Abstract
“We are all prisoners of our perceptions” – The Institute for the Future and Monsanto Contemplate Environmentalism in the 1970s
Throughout the 1970s, the Silicon Valley consulting firm the Institute for the Future (IFF) produced reports about changing the social and regulatory climate their clients would likely face in the coming decades. For the executives at Monsanto, IFF’s most significant client, environmental regulation was a top concern. Drawing on documents from the Institute for the Future archives at Stanford University, this paper examines IFF’s work for Monsanto in the 1970s to chart changing corporate attitudes towards environmental regulation during that decade.
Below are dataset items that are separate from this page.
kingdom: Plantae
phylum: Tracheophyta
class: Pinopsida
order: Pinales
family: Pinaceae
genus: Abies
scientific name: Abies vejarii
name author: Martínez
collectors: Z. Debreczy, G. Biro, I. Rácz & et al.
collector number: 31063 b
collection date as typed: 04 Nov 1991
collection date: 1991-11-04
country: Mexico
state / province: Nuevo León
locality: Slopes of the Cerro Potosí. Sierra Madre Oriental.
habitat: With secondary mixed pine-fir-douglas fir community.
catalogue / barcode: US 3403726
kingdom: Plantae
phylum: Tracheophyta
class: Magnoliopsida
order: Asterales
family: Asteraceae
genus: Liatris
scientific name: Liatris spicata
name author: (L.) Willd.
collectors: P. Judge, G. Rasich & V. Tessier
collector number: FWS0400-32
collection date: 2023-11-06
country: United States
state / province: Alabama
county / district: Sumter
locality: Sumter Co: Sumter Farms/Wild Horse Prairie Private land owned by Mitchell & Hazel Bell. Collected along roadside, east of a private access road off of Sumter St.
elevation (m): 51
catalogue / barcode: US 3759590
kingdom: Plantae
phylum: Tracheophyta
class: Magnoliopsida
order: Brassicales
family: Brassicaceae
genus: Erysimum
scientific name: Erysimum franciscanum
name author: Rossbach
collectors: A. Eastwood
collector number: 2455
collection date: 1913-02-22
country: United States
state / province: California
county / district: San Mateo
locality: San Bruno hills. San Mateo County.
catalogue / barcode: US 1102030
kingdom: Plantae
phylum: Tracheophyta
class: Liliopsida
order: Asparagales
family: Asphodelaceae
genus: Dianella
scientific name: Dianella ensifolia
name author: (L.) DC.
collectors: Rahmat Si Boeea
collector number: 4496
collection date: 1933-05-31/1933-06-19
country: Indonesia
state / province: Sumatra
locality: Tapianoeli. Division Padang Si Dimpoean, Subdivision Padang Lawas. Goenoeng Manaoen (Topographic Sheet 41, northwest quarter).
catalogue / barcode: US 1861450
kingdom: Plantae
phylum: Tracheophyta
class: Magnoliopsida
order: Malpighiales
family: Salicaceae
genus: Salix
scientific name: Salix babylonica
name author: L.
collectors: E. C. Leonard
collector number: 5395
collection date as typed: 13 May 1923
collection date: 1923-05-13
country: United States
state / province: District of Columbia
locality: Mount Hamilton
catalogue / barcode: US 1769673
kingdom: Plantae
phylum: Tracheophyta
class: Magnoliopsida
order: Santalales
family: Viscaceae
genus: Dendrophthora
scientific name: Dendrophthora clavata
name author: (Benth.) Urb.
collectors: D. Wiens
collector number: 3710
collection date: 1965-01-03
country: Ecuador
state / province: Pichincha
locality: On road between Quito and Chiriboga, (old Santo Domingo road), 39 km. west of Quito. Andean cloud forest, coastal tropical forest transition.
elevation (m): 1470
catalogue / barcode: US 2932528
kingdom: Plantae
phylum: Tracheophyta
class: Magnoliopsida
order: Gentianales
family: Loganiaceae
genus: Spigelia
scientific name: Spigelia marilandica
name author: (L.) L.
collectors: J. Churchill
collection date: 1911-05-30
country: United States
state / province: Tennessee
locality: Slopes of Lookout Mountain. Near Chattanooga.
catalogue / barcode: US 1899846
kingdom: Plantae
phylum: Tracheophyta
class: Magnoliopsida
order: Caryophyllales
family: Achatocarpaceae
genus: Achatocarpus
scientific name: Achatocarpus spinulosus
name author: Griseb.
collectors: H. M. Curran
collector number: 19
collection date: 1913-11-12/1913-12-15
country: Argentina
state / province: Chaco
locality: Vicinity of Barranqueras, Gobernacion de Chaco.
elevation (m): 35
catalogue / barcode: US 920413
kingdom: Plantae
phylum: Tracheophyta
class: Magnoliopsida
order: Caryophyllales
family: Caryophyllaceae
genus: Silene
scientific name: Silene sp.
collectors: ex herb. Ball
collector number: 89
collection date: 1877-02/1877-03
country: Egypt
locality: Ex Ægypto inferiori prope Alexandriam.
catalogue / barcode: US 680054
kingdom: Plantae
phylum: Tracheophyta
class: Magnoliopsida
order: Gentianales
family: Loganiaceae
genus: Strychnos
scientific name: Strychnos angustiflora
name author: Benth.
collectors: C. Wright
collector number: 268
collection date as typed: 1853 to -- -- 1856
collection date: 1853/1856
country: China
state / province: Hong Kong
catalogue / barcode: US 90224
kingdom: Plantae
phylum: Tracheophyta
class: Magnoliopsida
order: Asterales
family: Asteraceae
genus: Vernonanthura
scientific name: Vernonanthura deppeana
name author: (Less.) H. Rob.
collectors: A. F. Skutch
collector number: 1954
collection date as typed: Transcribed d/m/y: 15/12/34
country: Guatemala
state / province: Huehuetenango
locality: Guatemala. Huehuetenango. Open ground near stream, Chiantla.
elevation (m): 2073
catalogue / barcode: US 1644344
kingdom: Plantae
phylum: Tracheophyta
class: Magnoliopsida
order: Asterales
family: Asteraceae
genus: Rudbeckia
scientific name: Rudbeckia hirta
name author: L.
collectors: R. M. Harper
While IFF reports on the environment from the early 1970s focused the need for corporate leaders to rethink their organizations’ relationship to the natural world, later work for Monsanto as part of Project Aware, a major IFF study, was intended to help corporate clients anticipate (and influence) changing public sentiment about the environment and mitigate the threat of environmental regulation. This shifting stance on the part of IFF and its clients, though, was fraught. For instance, a 1975 IFF report for Monsanto’s New Ventures Division (which evaluated business proposals) took the form a religious narrative. Titled “The Conservation-Minded World of 1990,” the report offers a fictional narrative about an ex-pat Jesuit priest who returns to the United States in 1990 and sees changes in attitudes towards the environment. Mirroring the concerns of executives during the 1970s, this report, (along with others that IFF created for Monsanto), reveals an ambivalence on the part of the report’s authors in trying to locate a balance between corporate social responsibility towards and environment and fending off looming environmental regulation in the name of corporate autonomy.